Por aquella dirección noto, el viento del sur, arrastraba a gran velocidad una enorme nube, cuya textura algodonosa y compacta era innatural a aquellas alturas más propias de deshilachados cirros. Delante de ella venía una sombra, pequeña y fugaz, que no tardó en sobrevolar las terrazas del Olimpo. Era Hermes, que precedía a su padre y señor. El dios mensajero se detuvo sobre las cabezas de los grandes, frenó el batir de las alas de sus pies y se dejó caer con elegancia en el centro del semicírculo que formaban los demás dioses.
—Soberana Hera, divino Poseidón, tíos y hermanos, os saludo.
Después se dio la vuelta y alzó el brazo derecho. La serpiente tallada en su caduceo cobró vida y se enroscó alrededor de su muñeca. Cuando así ocurría, no hablaba como el joven trapacero Hermes, sino como el heraldo sagrado de los dioses cuya palabra nadie podía poner en duda.
—¡Inmortales y bienaventurados todos! ¡Os anuncio la llegada de Zeus Cronida, el Amontonador de Nubes, Señor Supremo del Olimpo!
Entre deslumbrantes relámpagos y ensordecedores truenos, la nube empezó a desintegrarse sobre las cabezas de los inmortales. De su oscuro seno surgieron primero dos enormes criaturas aladas, Macropis y Agaclea, las águilas gigantes de Zeus, cuyos gritos resonaron como clarines de plata en el viento. Después, cuando los últimos celajes se abrieron, apareció un objeto brillante y se escuchó un trueno cuyos compactos ecos hicieron vibrar las costillas de todos los inmortales. Atenea, pese al enfado con su padre, sintió que la piel se le erizaba de emoción al ver cómo se acercaba el carro dorado tirado por cuatro caballos alados de impoluta blancura. Sin duda, el rey del Olimpo dominaba el arte de las apariciones espectaculares.

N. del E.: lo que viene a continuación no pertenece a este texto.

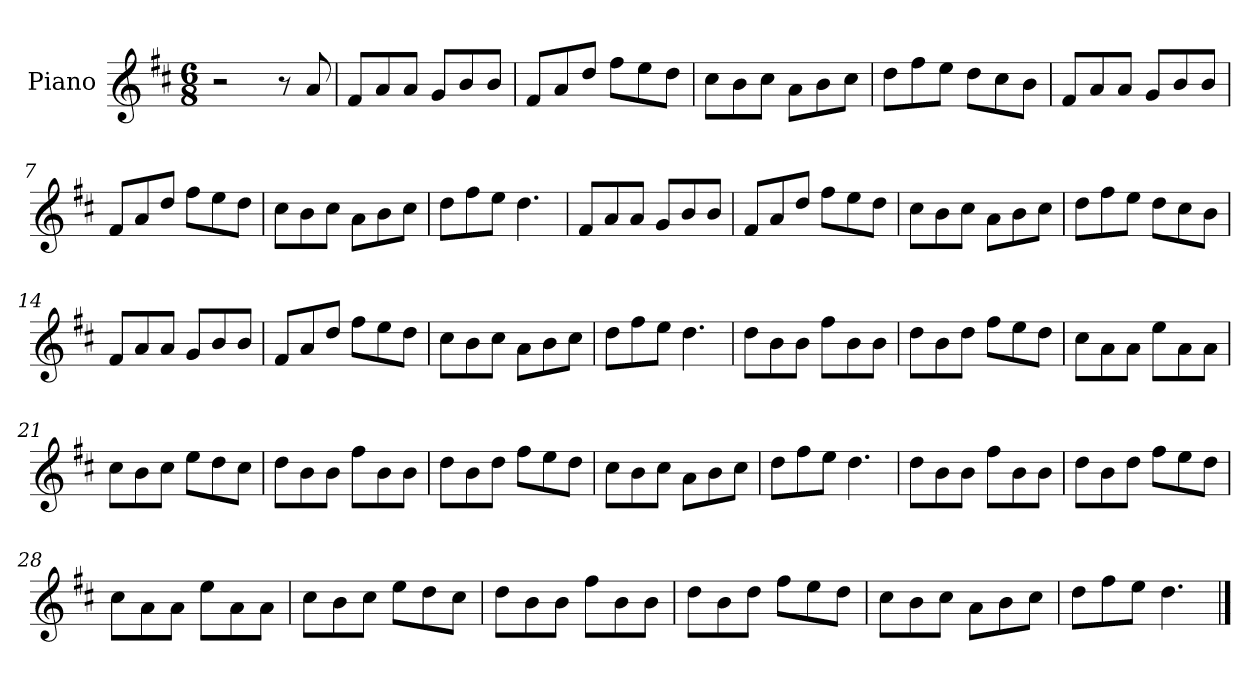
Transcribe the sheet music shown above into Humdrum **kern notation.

Mientras el carro descendía, los demás dioses lo saludaron con aclamaciones y aplausos. Los cuatro caballos se posaron en el centro de la plataforma, sin que Zeus se molestara en tirar de las riendas, pues los tenía perfectamente adiestrados.
Zeus, por fin, bajó del carro. Vestía una sencilla túnica azul, pero cuando puso el pie en el suelo, Iris le echó sobre los hombros un manto púrpura bordado con cenefas doradas. El hijo de Cronos levantó la mano izquierda para saludar a los demás dioses, mientras su diestra sujetaba los pliegues del manto. Después se dirigió hacia el trono. En primer lugar saludó a su hermano Poseidón, luego inclinó la cabeza ante Hera, sin tomarle la mano como antes, pues desde que no compartían alcoba se cuidaba mucho de tocarla. Los demás dioses también recibieron sus saludos. A Atenea le regaló una sonrisa que parecía disculparse por la discusión de dos noches antes. Pero su sonrisa se trocó en un rictus de contrariedad cuando reparó en que la silla de Zagreo estaba vacía.
—¿Dónde se ha metido ese jovenzuelo? —preguntó, repitiendo sin saberlo las palabras de Hefesto.